EXTRAIT DU TEXTE >>

"""

"Pourquoi nous demandons instamment aux évêques et aux prêtres de ne pas autoriser ou fournir les bénédictions" (16/01/2024)

De John Finnis, Peter Ryan et Robert P. George sur First Things :

L'ÉGLISE SÈME ENCORE PLUS DE CONFUSION SUR LES BÉNÉDICTIONS POUR LES PERSONNES DE MÊME SEXE

15 janvier 24

Le 18 décembre, le Dicastère du Saint-Siège pour la doctrine de la foi (DDF) a publié Fiducia Supplicans. Cette déclaration stipule que les prêtres peuvent bénir spontanément les couples en situation "irrégulière" - par exemple les couples "remariés" ou les couples de même sexe - dans certaines limites. Ces limites étaient censées protéger le témoignage de l'Église sur ses enseignements en matière d'éthique sexuelle et de mariage, des vérités connues par la raison et la révélation divine. Pourtant, de nombreux évêques et conférences épiscopales ont exprimé leur inquiétude quant au fait que de telles bénédictions pourraient entraver ce témoignage, en sapant les enseignements de l'Église selon lesquels (1) le mariage est l'union indissoluble d'un mari et d'une femme et (2) tous les actes sexuels non-maritaux sont gravement pécheurs.

"""

VOS TÂCHES >>
[1] Répondez à ces questions sur le texte consacré aux bénédictions :
(a) Sur quel site John Finnis, Peter Ryan et Robert P. George publient-ils ce texte ?
(b) Quel jour le Dicastère pour la doctrine de la foi a-t-il publié Fiducia Supplicans ?
(c) Selon les enseignements de l'Église cités, que sont tous les actes sexuels non-maritaux ?
[2] Recopiez le passage du texte sur les bénédictions en commençant à « 15 janvier 24 » et en terminant à « sont gravement pécheurs. », en substituant « bornes » à « limites ».

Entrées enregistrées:

"""

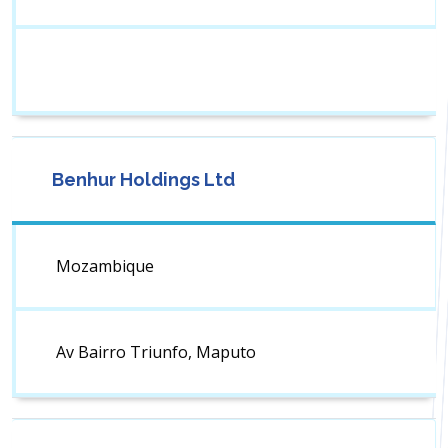
Benhur Holdings Ltd
Mozambique
Av Bairro Triunfo, Maputo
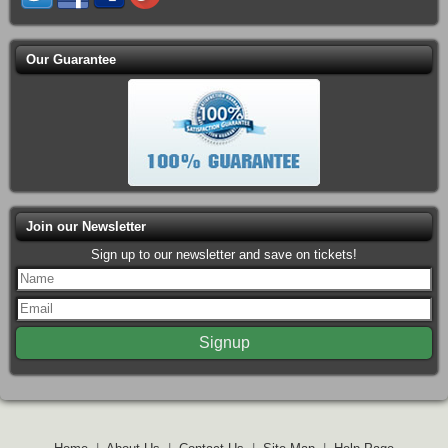
Our Guarantee
Join our Newsletter
Sign up to our newsletter and save on tickets!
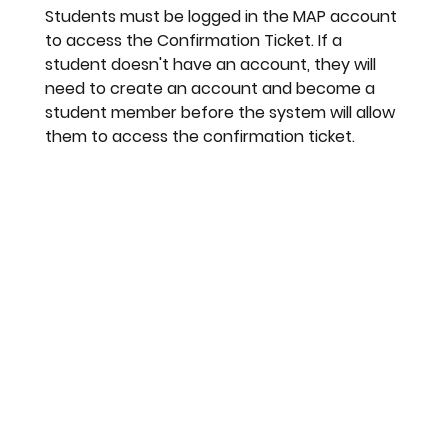
Students must be logged in the MAP account 
to access the Confirmation Ticket. If a 
student doesn't have an account, they will 
need to create an account and become a 
student member before the system will allow 
them to access the confirmation ticket. 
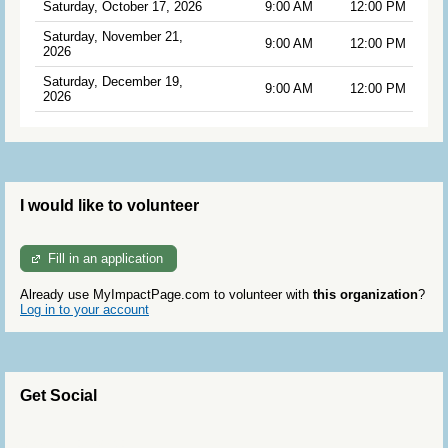
Saturday, October 17, 2026
9:00 AM
12:00 PM
Saturday, November 21,
9:00 AM
12:00 PM
2026
Saturday, December 19,
9:00 AM
12:00 PM
2026
I would like to volunteer
Fill in an application
Already use MyImpactPage.com to volunteer with
this organization
?
Log in to your account
Get Social
Skip Twitter Widget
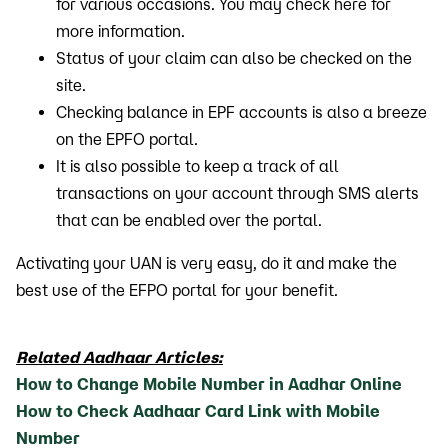
for various occasions. You may check here for
more information.
Status of your claim can also be checked on the
site.
Checking balance in EPF accounts is also a breeze
on the EPFO portal.
It is also possible to keep a track of all
transactions on your account through SMS alerts
that can be enabled over the portal.
Activating your UAN is very easy, do it and make the
best use of the EFPO portal for your benefit.
Related Aadhaar Articles:
How to Change Mobile Number in Aadhar Online
How to Check Aadhaar Card Link with Mobile
Number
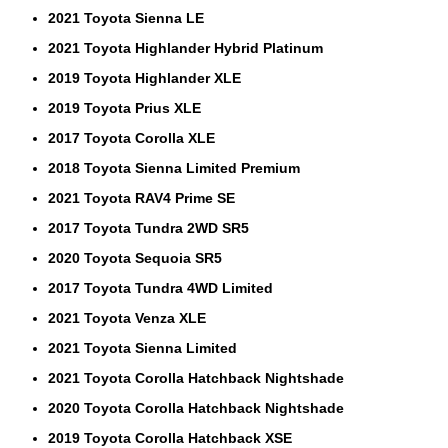
2021 Toyota Sienna LE
2021 Toyota Highlander Hybrid Platinum
2019 Toyota Highlander XLE
2019 Toyota Prius XLE
2017 Toyota Corolla XLE
2018 Toyota Sienna Limited Premium
2021 Toyota RAV4 Prime SE
2017 Toyota Tundra 2WD SR5
2020 Toyota Sequoia SR5
2017 Toyota Tundra 4WD Limited
2021 Toyota Venza XLE
2021 Toyota Sienna Limited
2021 Toyota Corolla Hatchback Nightshade
2020 Toyota Corolla Hatchback Nightshade
2019 Toyota Corolla Hatchback XSE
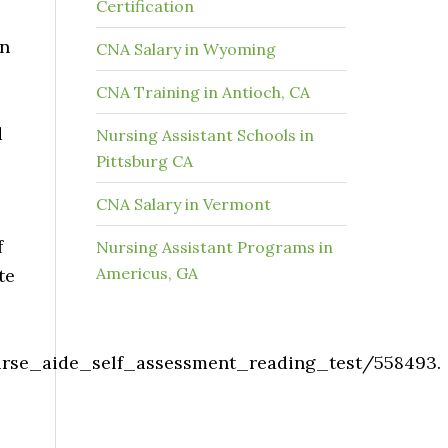
Certification
on
CNA Salary in Wyoming
CNA Training in Antioch, CA
d
Nursing Assistant Schools in
Pittsburg CA
CNA Salary in Vermont
f
Nursing Assistant Programs in
Americus, GA
te
nurse_aide_self_assessment_reading_test/558493.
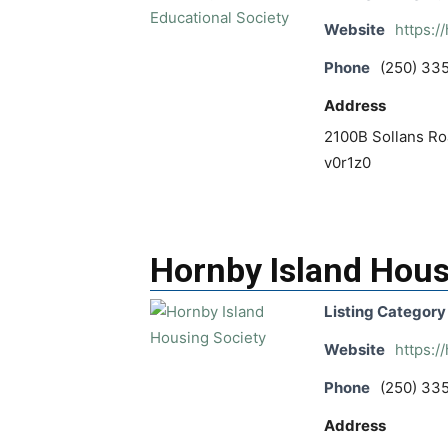
Website
https:/
Phone
(250) 33
Address
2100B Sollans Roa
v0r1z0
Hornby Island Hous
Listing Category
Website
https:/
Phone
(250) 33
Address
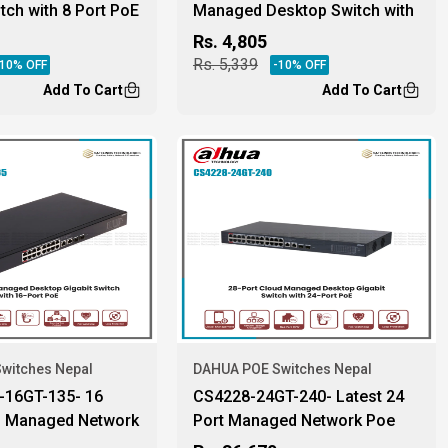
itch with 8 Port PoE
Managed Desktop Switch with
4-Port PoE
Rs.
4,805
Rs.
5,339
10
% OFF
-
10
% OFF
Add To Cart
Add To Cart
witches Nepal
DAHUA POE Switches Nepal
16GT-135- 16
CS4228-24GT-240- Latest 24
d Managed Network
Port Managed Network Poe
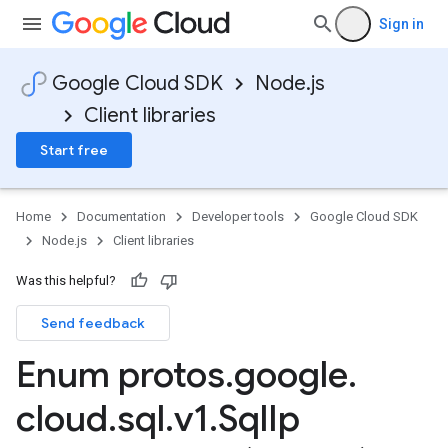
Sign in
Google Cloud SDK
Node.js
Client libraries
Start free
Home
Documentation
Developer tools
Google Cloud SDK
Node.js
Client libraries
Was this helpful?
Send feedback
Enum protos
.
google
.
cloud
.
sql
.
v1
.
Sql
Ip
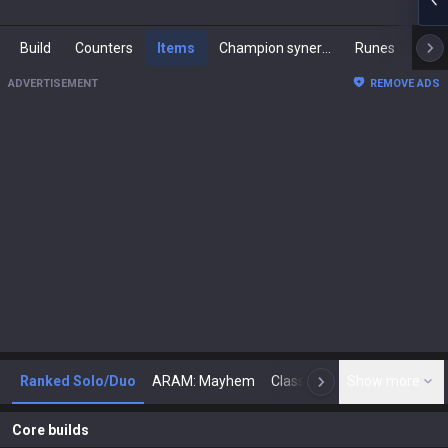
Build
Counters
Items
Champion synergies
Runes
Mast
ADVERTISEMENT
REMOVE ADS
Ranked Solo/Duo
ARAM: Mayhem
Classic
Show more
Arena
Toda
N
Core builds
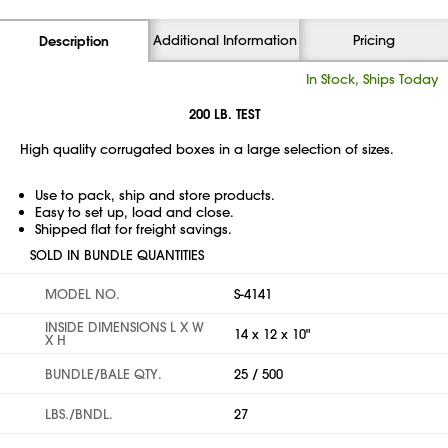
Additional Information
Pricing
Description
In Stock, Ships Today
200 LB. TEST
High quality corrugated boxes in a large selection of sizes.
Use to pack, ship and store products.
Easy to set up, load and close.
Shipped flat for freight savings.
SOLD IN BUNDLE QUANTITIES
MODEL NO.
S-4141
INSIDE DIMENSIONS L X W
14 x 12 x 10"
X H
BUNDLE/BALE QTY.
25 / 500
LBS./BNDL.
27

"""

RÉPONSES AUX ACTIVITÉS >>
[1]
(a) First Things.
(b) Le 18 décembre.
(c) Gravement pécheurs.

[2]
15 janvier 24

Le 18 décembre, le Dicastère du Saint-Siège pour la doctrine de la foi (DDF) a publié Fiducia Supplicans. Cette déclaration stipule que les prêtres peuvent bénir spontanément les couples en situation "irrégulière" - par exemple les couples "remariés" ou les couples de même sexe - dans certaines bornes. Ces bornes étaient censées protéger le témoignage de l'Église sur ses enseignements en matière d'éthique sexuelle et de mariage, des vérités connues par la raison et la révélation divine. Pourtant, de nombreux évêques et conférences épiscopales ont exprimé leur inquiétude quant au fait que de telles bénédictions pourraient entraver ce témoignage, en sapant les enseignements de l'Église selon lesquels (1) le mariage est l'union indissoluble d'un mari et d'une femme et (2) tous les actes sexuels non-maritaux sont gravement pécheurs.